Reading the numbers like an engineer

  • 2.5× at batch 1 — the launch-bound regime. An OPT-125m decode step is sub- millisecond of GPU work behind a few hundred kernel launches; remove the launches (lab-01's WIN) and the step nearly collapses to its GPU time. This is the headline — and it's workload-specific: agentic, single-stream, small-model serving lives here.
  • The fade, 2.5× → 1.6× → 1.13× — Amdahl in motion. Bigger batches mean more GPU work per (unchanged) launch bill; the removable fraction shrinks. Note what doesn't happen: the ratio never dips below 1. Graphs don't have a regime where they hurt steady-state throughput — the cost lives entirely at startup. That asymmetry is why they're default-on rather than a tuning option.
  • 23/23 twice — the capture-size ladder (lab-05: count default_capture_sizes(512)) run once per routine of FULL_AND_PIECEWISE (lab-03's table, bottom row, live). If you ever need a one-glance config check on a running deployment, this pair of progress bars is it.
  • 7 secs, 0.41 GiB — lab-02's capture_cost, in physical units: 46 captures' worth of warmup+record, and the shared graph memory pool. Amortized over millions of steps; but on a CI box that boots vLLM per test, 7 seconds × every test is real money — which is why enforce_eager=True is the standard test-suite setting upstream while being wrong for production. Same knob, opposite verdicts, both derivable from lab-02.

Hitchhiker's notes

  • Extrapolating to big models: a 70B's decode step is tens of ms of GPU work — the launch bill is a far smaller fraction, so expect graph gains in single-digit percents at moderate batch, not 2.5×. Graphs matter most for small models, small batches, long generations — which, conveniently, describes draft models in speculative decoding (Phase 8), where graphs are practically mandatory.
  • enforce_eager=True disables compilation too, so this A/B bundles two effects (fused kernels + graphs). For the isolated graph effect, compare cudagraph_mode=NONE with compilation on vs the default. The bundle is what operators actually toggle, hence the lab measures the bundle — but know what's in the box before attributing the delta.
  • Variance discipline: tok/s from a single generate call includes engine startup effects, first-iteration warmup, and timer jitter. The captured numbers are representative, not sacred — your L4 will differ by a few percent, your 4090 by more.

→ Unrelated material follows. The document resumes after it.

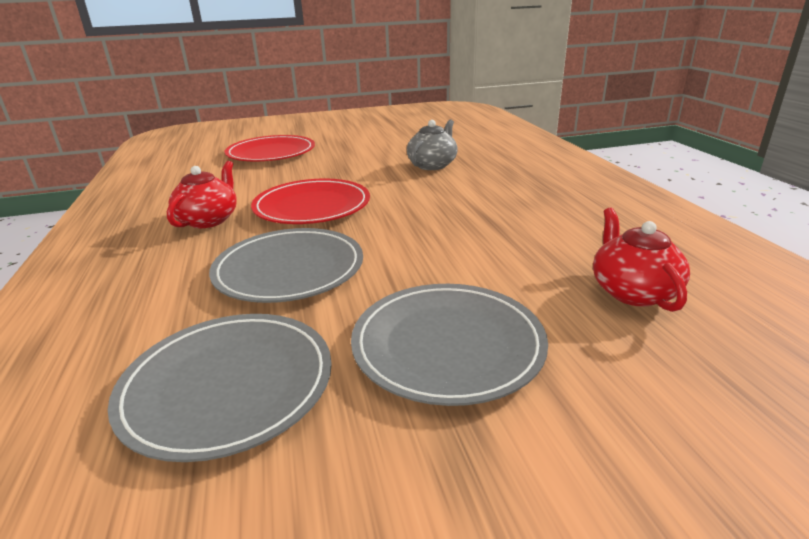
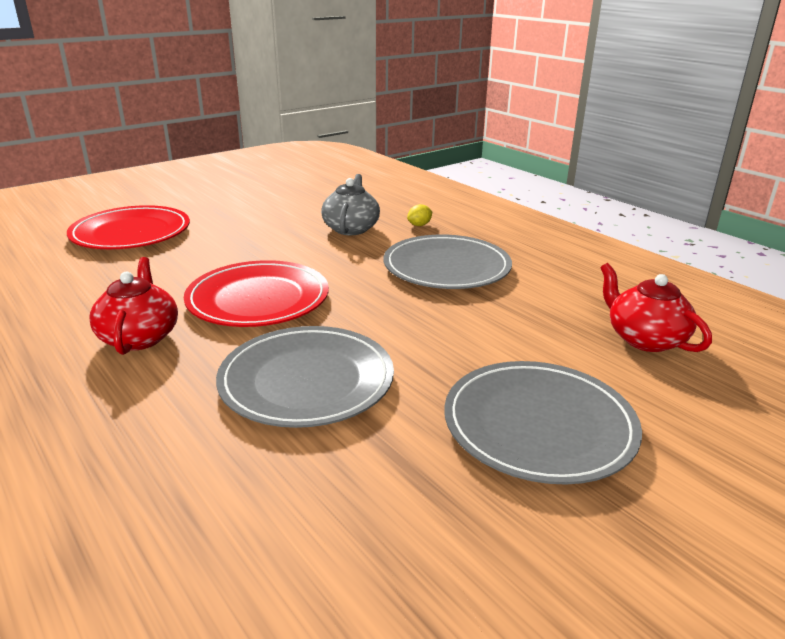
camera: 25 degrees left, 0 degrees up
grey plate [108,314,332,462] -> grey plate moved to [384,234,512,289]
none -> yellow lemon [407,204,432,226]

What must reproduce is the shape: big ratio at 1, monotone fade, no inversion. If your shape differs, that's interesting; investigate (background processes, thermal throttling, a different default mode).
  • When is enforce_eager right in production? Debugging (eager stack traces point at real lines; graph replays don't), extreme memory pressure (reclaim the graph pool's GiB), or genuinely chaotic shapes beyond the ladder. Rare — but "what's the escape hatch and what does it cost" is exactly the question this lab leaves you able to answer with numbers.

Reflect

  • Predict before measuring: on your hardware, will batch-8 land closer to the batch-1 or batch-64 ratio? Which parameter of lab-02's model are you implicitly estimating? (The GPU-work-per-step share — i.e. where batch 8 sits relative to the roofline ridge from Phase 0 lab-04.)
  • The capture log shows 0.41 GiB for 46 graphs of a 125m model. Sketch why a 70B model with tensor parallelism captures in a similar order of memory (graphs store launch topology + workspace, not weights) — and why people are still surprised by the pool's size on memory-tight deployments.
  • Your service restarts pods on every deploy, 50× a day. Quantify the capture tax and name two mitigations. (7 s × 50 = ~6 min/day of cold capacity; mitigate via fewer capture sizes — lab-05's ladder — or vLLM's compilation cache for the compile half; the capture half re-runs regardless.)

References

  • Labs 01–02 — the mechanism and the formulas these numbers validate.
  • Lab-03 — why the capture log has exactly two passes; lab-05 — why each pass has 23.
  • upstream/vllm/v1/worker/gpu_model_runner.py — the capture loop emitting those progress bars.
  • vLLM docs, Optimization and Tuningenforce_eager, cudagraph_mode, compilation knobs: https://docs.vllm.ai/en/latest/configuration/optimization.html
  • Phase 18 — the benchmarking discipline this lab previews (variance, baselines, sweeps).